▶ _Task item_: Starting at the first entry below, repeat all the data word for word and drop the pictures.

▶ _Available records_:
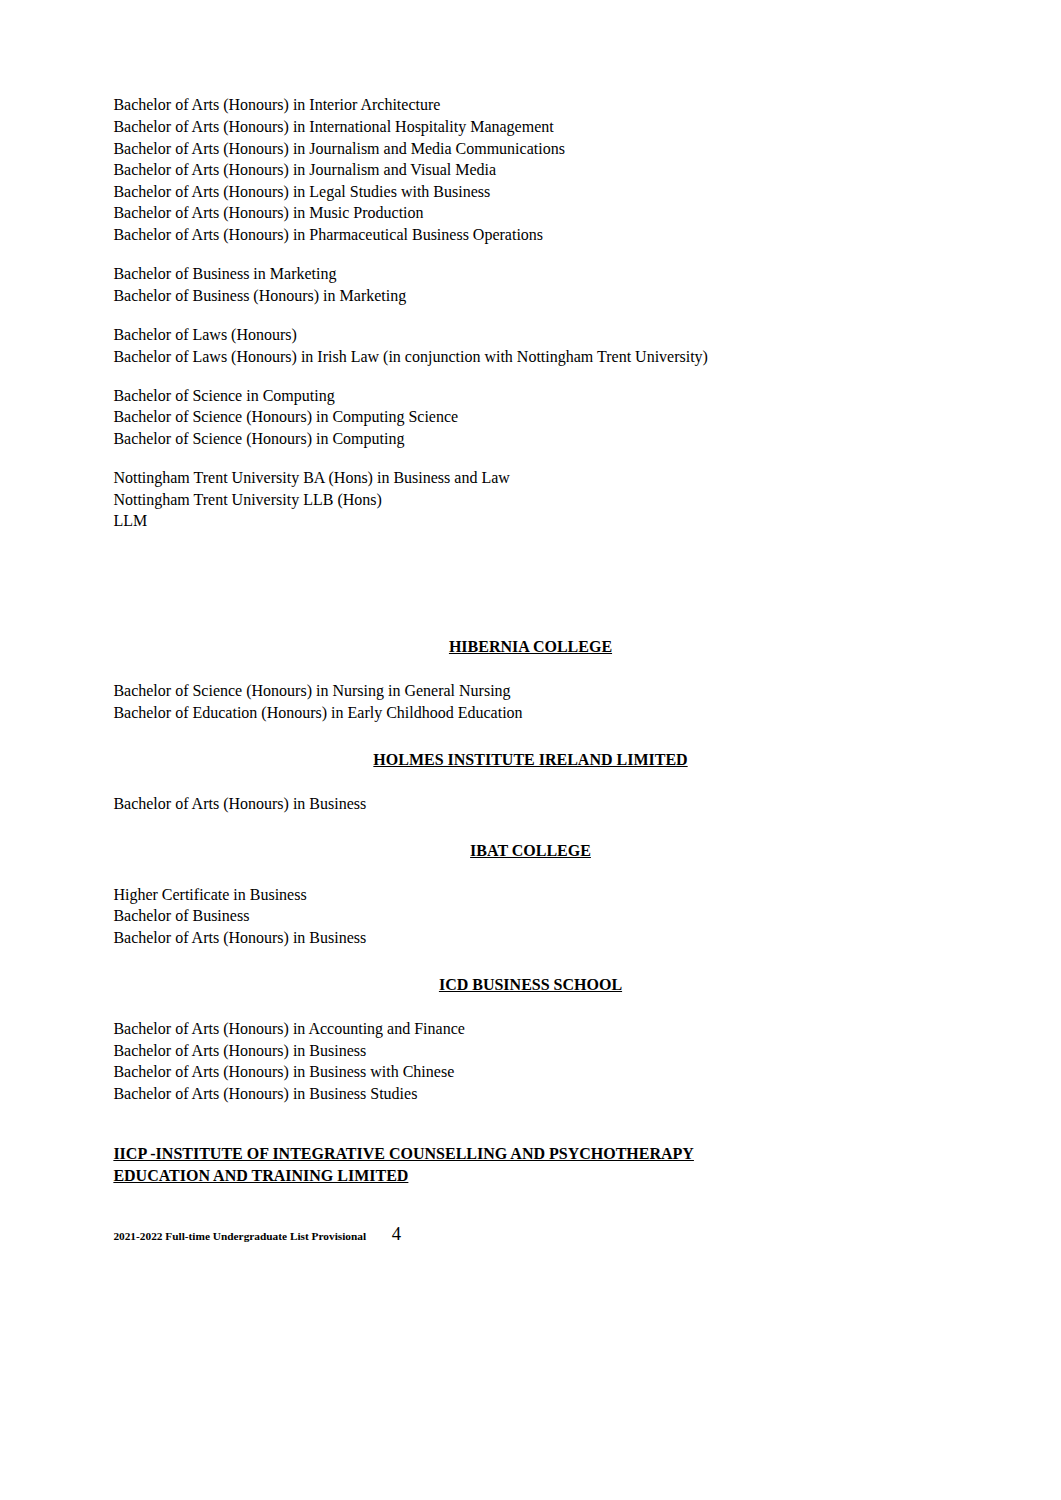Bachelor of Arts (Honours) in Interior Architecture
Bachelor of Arts (Honours) in International Hospitality Management
Bachelor of Arts (Honours) in Journalism and Media Communications
Bachelor of Arts (Honours) in Journalism and Visual Media
Bachelor of Arts (Honours) in Legal Studies with Business
Bachelor of Arts (Honours) in Music Production
Bachelor of Arts (Honours) in Pharmaceutical Business Operations
Bachelor of Business in Marketing
Bachelor of Business (Honours) in Marketing
Bachelor of Laws (Honours)
Bachelor of Laws (Honours) in Irish Law (in conjunction with Nottingham Trent University)
Bachelor of Science in Computing
Bachelor of Science (Honours) in Computing Science
Bachelor of Science (Honours) in Computing
Nottingham Trent University BA (Hons) in Business and Law
Nottingham Trent University LLB (Hons)
LLM
HIBERNIA COLLEGE
Bachelor of Science (Honours) in Nursing in General Nursing
Bachelor of Education (Honours) in Early Childhood Education
HOLMES INSTITUTE IRELAND LIMITED
Bachelor of Arts (Honours) in Business
IBAT COLLEGE
Higher Certificate in Business
Bachelor of Business
Bachelor of Arts (Honours) in Business
ICD BUSINESS SCHOOL
Bachelor of Arts (Honours) in Accounting and Finance
Bachelor of Arts (Honours) in Business
Bachelor of Arts (Honours) in Business with Chinese
Bachelor of Arts (Honours) in Business Studies
IICP -INSTITUTE OF INTEGRATIVE COUNSELLING AND PSYCHOTHERAPY
EDUCATION AND TRAINING LIMITED
2021-2022 Full-time Undergraduate List Provisional 4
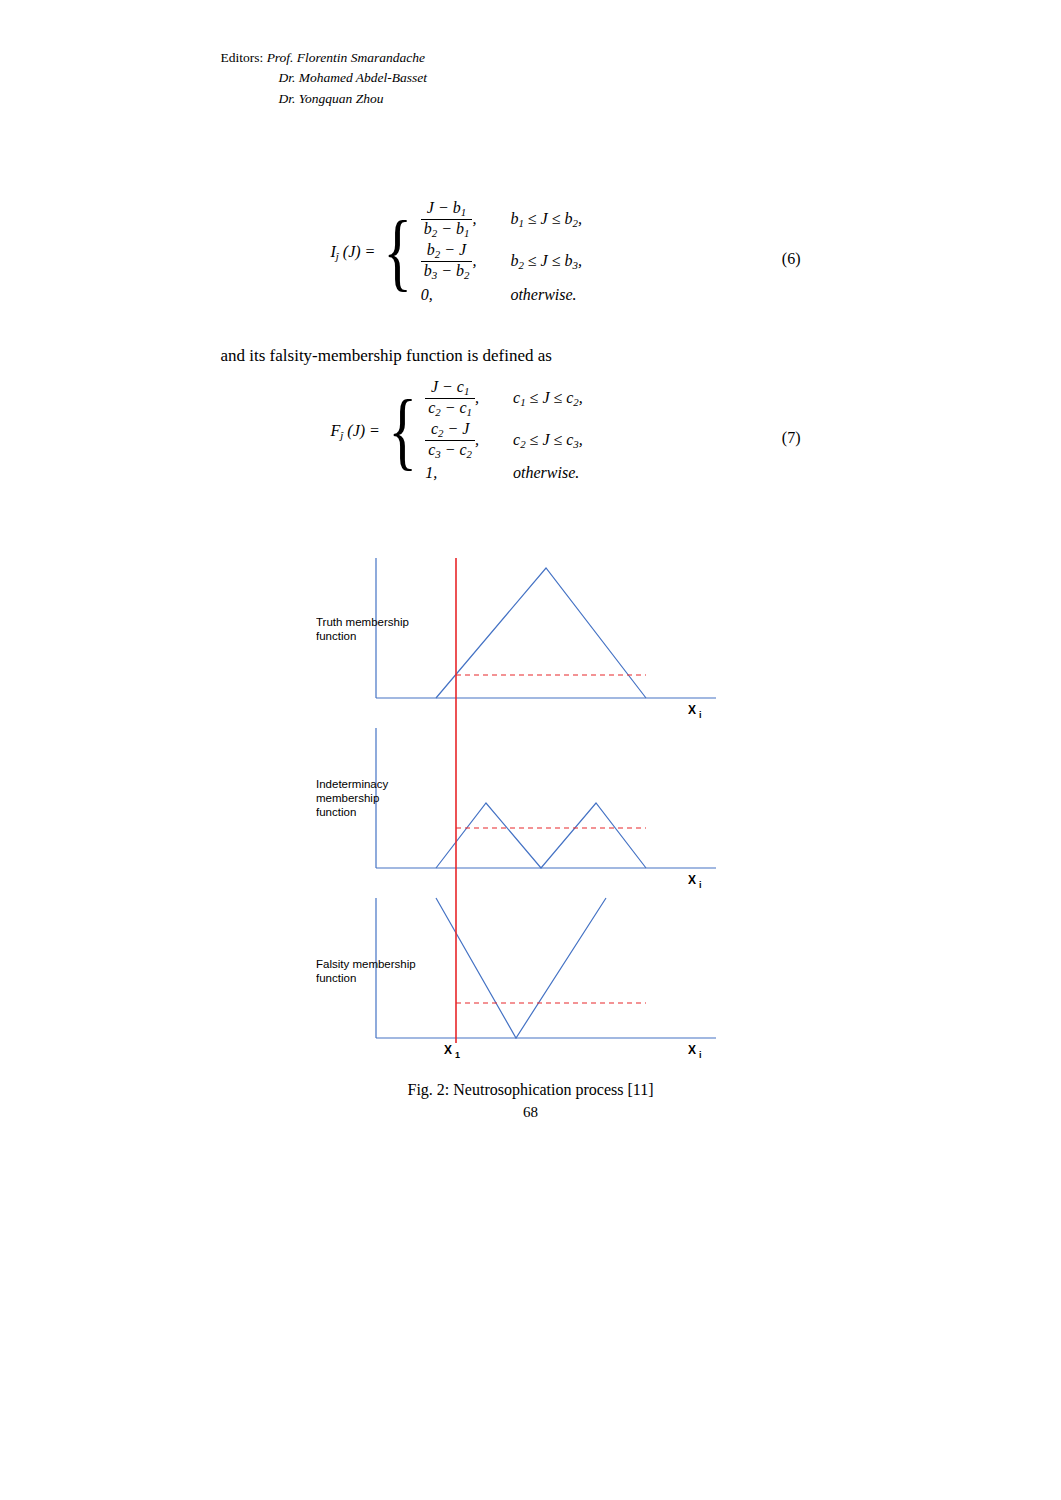Editors: Prof. Florentin Smarandache
Dr. Mohamed Abdel-Basset
Dr. Yongquan Zhou
Iĵ (J) = { J − b1 b2 − b1 , b1 ≤ J ≤ b2, b2 − J b3 − b2 , b2 ≤ J ≤ b3, 0, otherwise.
(6)
and its falsity-membership function is defined as
Fĵ (J) = { J − c1 c2 − c1 , c1 ≤ J ≤ c2, c2 − J c3 − c2 , c2 ≤ J ≤ c3, 1, otherwise.
(7)
X i X i X i X 1 Truth membership function Indeterminacy membership function Falsity membership function
Fig. 2: Neutrosophication process [11]
68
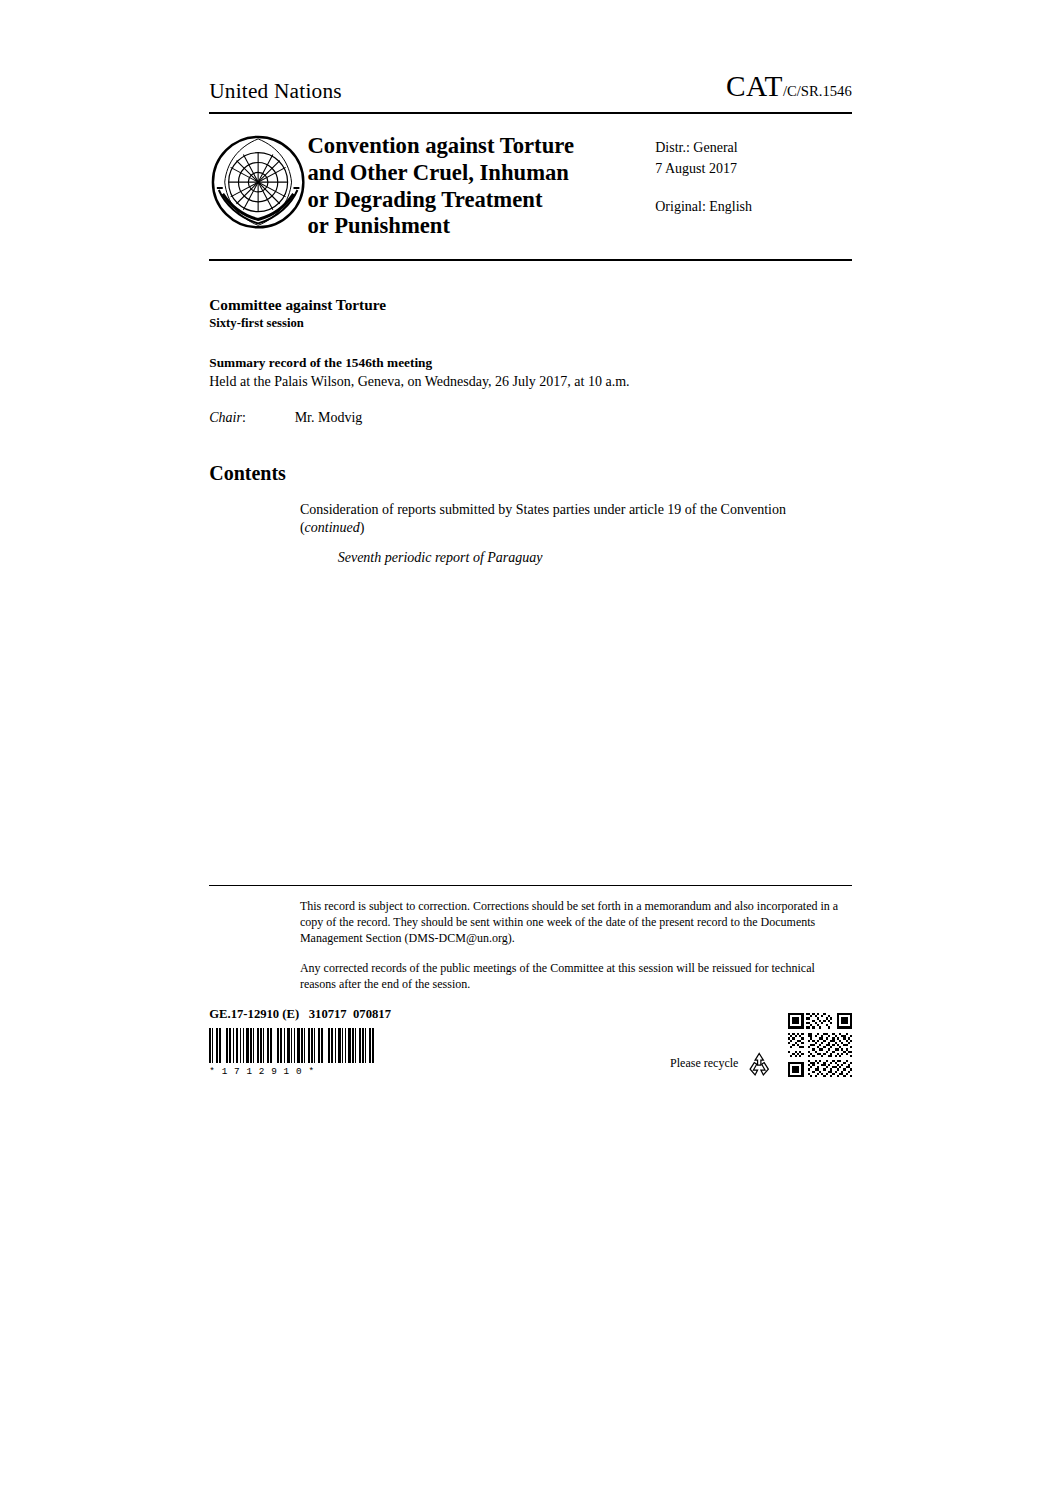United Nations
CAT/C/SR.1546
Convention against Torture
and Other Cruel, Inhuman
or Degrading Treatment
or Punishment
Distr.: General
7 August 2017
Original: English
Committee against Torture
Sixty-first session
Summary record of the 1546th meeting
Held at the Palais Wilson, Geneva, on Wednesday, 26 July 2017, at 10 a.m.
Chair: Mr. Modvig
Contents
Consideration of reports submitted by States parties under article 19 of the Convention (continued)
Seventh periodic report of Paraguay
This record is subject to correction. Corrections should be set forth in a memorandum and also incorporated in a copy of the record. They should be sent within one week of the date of the present record to the Documents Management Section (DMS-DCM@un.org).
Any corrected records of the public meetings of the Committee at this session will be reissued for technical reasons after the end of the session.
GE.17-12910 (E) 310717 070817
* 1 7 1 2 9 1 0 *
Please recycle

▶ _Expected answer_:
Bachelor of Arts (Honours) in Interior Architecture
Bachelor of Arts (Honours) in International Hospitality Management
Bachelor of Arts (Honours) in Journalism and Media Communications
Bachelor of Arts (Honours) in Journalism and Visual Media
Bachelor of Arts (Honours) in Legal Studies with Business
Bachelor of Arts (Honours) in Music Production
Bachelor of Arts (Honours) in Pharmaceutical Business Operations
Bachelor of Business in Marketing
Bachelor of Business (Honours) in Marketing
Bachelor of Laws (Honours)
Bachelor of Laws (Honours) in Irish Law (in conjunction with Nottingham Trent University)
Bachelor of Science in Computing
Bachelor of Science (Honours) in Computing Science
Bachelor of Science (Honours) in Computing
Nottingham Trent University BA (Hons) in Business and Law
Nottingham Trent University LLB (Hons)
LLM
HIBERNIA COLLEGE
Bachelor of Science (Honours) in Nursing in General Nursing
Bachelor of Education (Honours) in Early Childhood Education
HOLMES INSTITUTE IRELAND LIMITED
Bachelor of Arts (Honours) in Business
IBAT COLLEGE
Higher Certificate in Business
Bachelor of Business
Bachelor of Arts (Honours) in Business
ICD BUSINESS SCHOOL
Bachelor of Arts (Honours) in Accounting and Finance
Bachelor of Arts (Honours) in Business
Bachelor of Arts (Honours) in Business with Chinese
Bachelor of Arts (Honours) in Business Studies
IICP -INSTITUTE OF INTEGRATIVE COUNSELLING AND PSYCHOTHERAPY
EDUCATION AND TRAINING LIMITED
2021-2022 Full-time Undergraduate List Provisional 4
Editors: Prof. Florentin Smarandache
Dr. Mohamed Abdel-Basset
Dr. Yongquan Zhou
Iĵ (J) = { J − b1 b2 − b1 , b1 ≤ J ≤ b2, b2 − J b3 − b2 , b2 ≤ J ≤ b3, 0, otherwise.
(6)
and its falsity-membership function is defined as
Fĵ (J) = { J − c1 c2 − c1 , c1 ≤ J ≤ c2, c2 − J c3 − c2 , c2 ≤ J ≤ c3, 1, otherwise.
(7)
X i X i X i X 1 Truth membership function Indeterminacy membership function Falsity membership function
Fig. 2: Neutrosophication process [11]
68
United Nations
CAT/C/SR.1546
Convention against Torture
and Other Cruel, Inhuman
or Degrading Treatment
or Punishment
Distr.: General
7 August 2017
Original: English
Committee against Torture
Sixty-first session
Summary record of the 1546th meeting
Held at the Palais Wilson, Geneva, on Wednesday, 26 July 2017, at 10 a.m.
Chair: Mr. Modvig
Contents
Consideration of reports submitted by States parties under article 19 of the Convention (continued)
Seventh periodic report of Paraguay
This record is subject to correction. Corrections should be set forth in a memorandum and also incorporated in a copy of the record. They should be sent within one week of the date of the present record to the Documents Management Section (DMS-DCM@un.org).
Any corrected records of the public meetings of the Committee at this session will be reissued for technical reasons after the end of the session.
GE.17-12910 (E) 310717 070817
* 1 7 1 2 9 1 0 *
Please recycle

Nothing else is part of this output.